Comparison between neural networks and partial least squares for intra-growth ring wood density measurement with hyperspectral imaging

• Hyperspectral imaging allows measuring wood density at 79 μm spatial resolution.
• Partial least squares or neural networks transform hyperspectral data to density.
• Neural networks provide better results than partial least squares.
• The mean absolute percentage error for neural networks is 6.49%.
• Our method may substitute X-ray microdensitometry measurements.

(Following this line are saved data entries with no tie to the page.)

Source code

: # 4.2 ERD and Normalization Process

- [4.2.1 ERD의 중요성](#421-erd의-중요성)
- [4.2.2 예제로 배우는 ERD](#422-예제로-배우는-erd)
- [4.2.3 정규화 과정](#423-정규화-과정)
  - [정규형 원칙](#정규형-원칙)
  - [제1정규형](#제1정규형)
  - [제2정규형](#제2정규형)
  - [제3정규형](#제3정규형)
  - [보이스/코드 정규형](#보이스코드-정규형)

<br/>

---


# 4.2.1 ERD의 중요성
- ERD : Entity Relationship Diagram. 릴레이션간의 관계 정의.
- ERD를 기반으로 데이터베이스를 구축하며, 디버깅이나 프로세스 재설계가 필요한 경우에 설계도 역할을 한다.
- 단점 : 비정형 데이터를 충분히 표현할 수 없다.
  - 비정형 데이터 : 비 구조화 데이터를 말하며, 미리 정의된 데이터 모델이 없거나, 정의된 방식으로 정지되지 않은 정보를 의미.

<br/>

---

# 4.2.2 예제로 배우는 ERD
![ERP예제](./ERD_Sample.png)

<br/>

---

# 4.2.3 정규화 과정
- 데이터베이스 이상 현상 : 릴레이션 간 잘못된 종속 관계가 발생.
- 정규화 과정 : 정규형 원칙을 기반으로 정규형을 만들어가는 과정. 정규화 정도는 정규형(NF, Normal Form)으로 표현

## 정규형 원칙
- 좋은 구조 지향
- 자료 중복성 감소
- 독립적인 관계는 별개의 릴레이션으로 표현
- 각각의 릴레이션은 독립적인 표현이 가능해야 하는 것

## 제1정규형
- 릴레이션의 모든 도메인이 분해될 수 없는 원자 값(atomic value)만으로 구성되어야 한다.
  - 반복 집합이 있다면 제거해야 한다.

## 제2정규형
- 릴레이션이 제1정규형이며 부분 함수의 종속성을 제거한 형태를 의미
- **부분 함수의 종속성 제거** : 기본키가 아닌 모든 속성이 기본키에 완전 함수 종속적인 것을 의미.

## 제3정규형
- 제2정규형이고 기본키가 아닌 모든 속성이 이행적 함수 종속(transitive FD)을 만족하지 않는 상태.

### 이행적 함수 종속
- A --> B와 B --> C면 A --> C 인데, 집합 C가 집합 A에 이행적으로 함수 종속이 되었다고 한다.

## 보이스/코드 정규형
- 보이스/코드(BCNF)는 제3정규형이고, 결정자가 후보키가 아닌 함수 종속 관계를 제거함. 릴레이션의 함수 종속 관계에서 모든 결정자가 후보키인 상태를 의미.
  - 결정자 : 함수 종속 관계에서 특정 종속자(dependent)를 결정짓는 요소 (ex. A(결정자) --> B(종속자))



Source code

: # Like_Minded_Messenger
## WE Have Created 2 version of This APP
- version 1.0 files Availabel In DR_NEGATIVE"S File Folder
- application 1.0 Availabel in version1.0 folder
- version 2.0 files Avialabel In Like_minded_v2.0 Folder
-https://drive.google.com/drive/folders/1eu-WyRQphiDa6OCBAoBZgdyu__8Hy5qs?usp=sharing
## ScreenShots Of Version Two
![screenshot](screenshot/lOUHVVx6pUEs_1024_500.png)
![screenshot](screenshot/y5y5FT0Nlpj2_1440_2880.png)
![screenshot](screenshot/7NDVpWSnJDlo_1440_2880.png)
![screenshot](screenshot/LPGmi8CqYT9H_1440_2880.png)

In this paper, a procedure for transforming hyperspectral imaging information into intra-growth ring wood densities is presented. Particular focus was given to comparing the neural network and Partial Least Squares Regression (PLSR) processing methods. The hyperspectral measurements were performed in a wavelength range of 380–1028 nm, with a spatial separation of 79 μm. The study employed 34 samples from the same number of Pinus pinea tree samples. Density values were analyzed at a total of 34,093 positions in the samples. For neural networks, the mean absolute percentage error (MAPE) and standard deviation of absolute percentage error (StdAPE) values were 6.49% and 5.43%, respectively. For the PLSR method the MAPE and StdAPE were 6.87% and 5.70%, respectively. The neural networks allow reducing the percentage of sample positions with large errors. The proposed method for density measurement can be used for dendrochronology and dendroclimatology.